贺瑆把手里的一摞卷子和本连带着沈砚找出来的那两样,一起放在了蒋天阳手里。
蒋天阳拿了作业,并没有第一时间转回去抄,反而眼睛在两人之间瞟来瞟去。
贺瑆睨着他:“干嘛,眼睛抽筋了?”
“贺哥,”蒋天阳有话就问:“砚哥怎么知道你作业放在哪了?”
“他给我收拾的书包,不行啊。”贺瑆说。
“行行,”蒋天阳举手投降:“不过,砚哥怎么给你收拾书包啊,你们住在一起啊。”
“是啊,”这一点,贺瑆倒是没打算瞒他:“我们关系好,他爷爷也喜欢我,我放假的时候去他那住两天,不行啊。”
“行行行,贺哥,你怎么都行。”蒋天阳眼珠子一转,又说:“不过……”
他一脸疑惑地说:“你怎么穿砚哥衣服啊。”
一旁的郭炟挑了挑眉,道:“你怎么知道那是砚哥的衣服。”
蒋天阳指着贺瑆外套里面那件卫衣说:“砚哥初中的时候穿过。”
他眯起眼睛回忆道:“春天的时候吧,砚哥穿着它在操场上打篮球,我在楼上看见了。我当时就在想,要是被那群小姑娘看见,不得疯了啊。”
贺瑆无语地说:“你这记忆力要是用在学习上,清华北大都能考上了。”
“所以这衣服是不是砚哥的啊?”蒋天阳的求知欲十分旺盛。
贺瑆微微一笑:“你猜。”
就在蒋天阳准备撒泼打滚的前一秒,贺瑆指了指前面的表说:“距离上早自习还有三分钟。”
听到这话,蒋天阳嗷了一声,赶紧转过去补作业了。
蒋天阳记忆力确实非常好,这件衣服的确是沈砚的。
不知是来的次数多了还是两人的关系不一样了,这一次贺瑆在沈砚家不仅反客为主,还放飞自己的少爷毛病了——
衣服照旧是一天一换,但换下的衣服直接往床上或者卫生间里一扔,连叠都不叠。
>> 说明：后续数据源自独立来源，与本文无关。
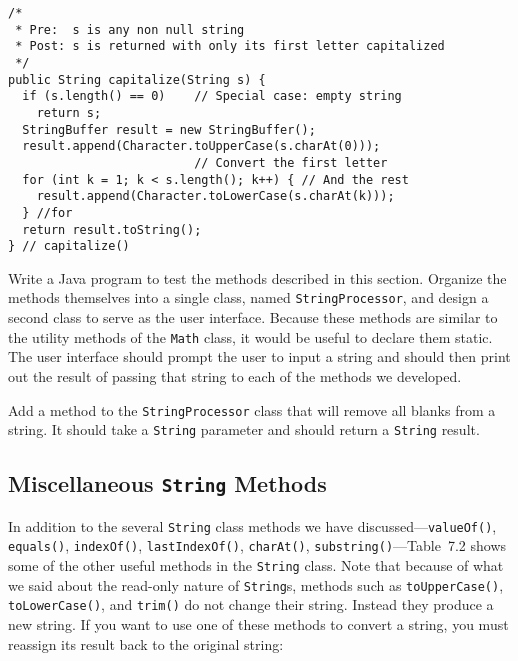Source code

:\begin{jjjlisting}[27pc]
\begin{lstlisting}
/*
 * Pre:  s is any non null string
 * Post: s is returned with only its first letter capitalized
 */
public String capitalize(String s) {
  if (s.length() == 0)    // Special case: empty string
    return s;
  StringBuffer result = new StringBuffer();
  result.append(Character.toUpperCase(s.charAt(0))); 
                          // Convert the first letter
  for (int k = 1; k < s.length(); k++) { // And the rest 
    result.append(Character.toLowerCase(s.charAt(k)));
  } //for
  return result.toString();
} // capitalize()
\end{lstlisting}
\end{jjjlisting}

\label{self-study-exercises}
\begin{SSTUDY}

\item Write a Java program to test the methods described in this
section.  Organize the methods themselves into a single class, named
{\tt StringProcessor}, and design a second class to serve as the user
interface. Because these methods are similar to the utility methods of
the {\tt Math} class, it would be useful to declare them static.  The
user interface should prompt the user to input a string and should
then print out the result of passing that string to each of the
methods we developed.

\item Add a method to the {\tt StringProcessor} class that will remove
all blanks from a string.  It should take a {\tt String} parameter and
should return a {\tt String} result.

\end{SSTUDY}


\subsection{Miscellaneous {\tt String} Methods}
\noindent In addition to the several {\tt String} class methods we have
discussed---{\tt valueOf()}, {\tt equals()}, {\tt indexOf()},
{\tt lastIndexOf()}, {\tt charAt()}, {\tt substring()}---Table~7.2 
shows some of the other useful methods
in the {\tt String} class.  Note that because of what we said about
the read-only nature of {\tt String}s, methods such as {\tt toUpperCase()},
{\tt toLowerCase()}, and {\tt trim()} do not  change their string.  Instead
they produce a new string.  If you want to use one of these methods to convert
a string, you must reassign its result back to the original string:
至于洗衣服,那更是不可能的了。
直到昨晚,他换下来的衣服才被送进了洗衣机。
还是沈砚送的。
南方气候湿润,冬天又时常不见太阳,以至于贺瑆早上起来居然没有衣服换。沈砚只能找出自己的衣服给他换。
不知是出于什么心理,贺瑆点名要沈砚不常穿的旧衣服——
就是他身上这件卫衣。
那是沈砚刚上初三时买的。
十几岁的男生正是蹿着长的时候,沈砚只穿了半年多,衣服就有点小了,被挂在了衣柜边缘。贺瑆比他矮了几公分,肩膀也窄了一圈,穿着倒是正好。
就是没想到蒋天阳这个货记性这么好,居然一眼就认出来了这是沈砚的衣服。
其实男生间互相换个衣服穿也正常,没什么大不了的,只是贺瑆自己心虚,不想让别人知道。
尤其是不想让蒋天阳知道。
就他那个大喇叭,他知道了,恐怕全世界就都知道了。
大概少年的喜欢都是这样,既怕不为人知,又怕人尽皆知。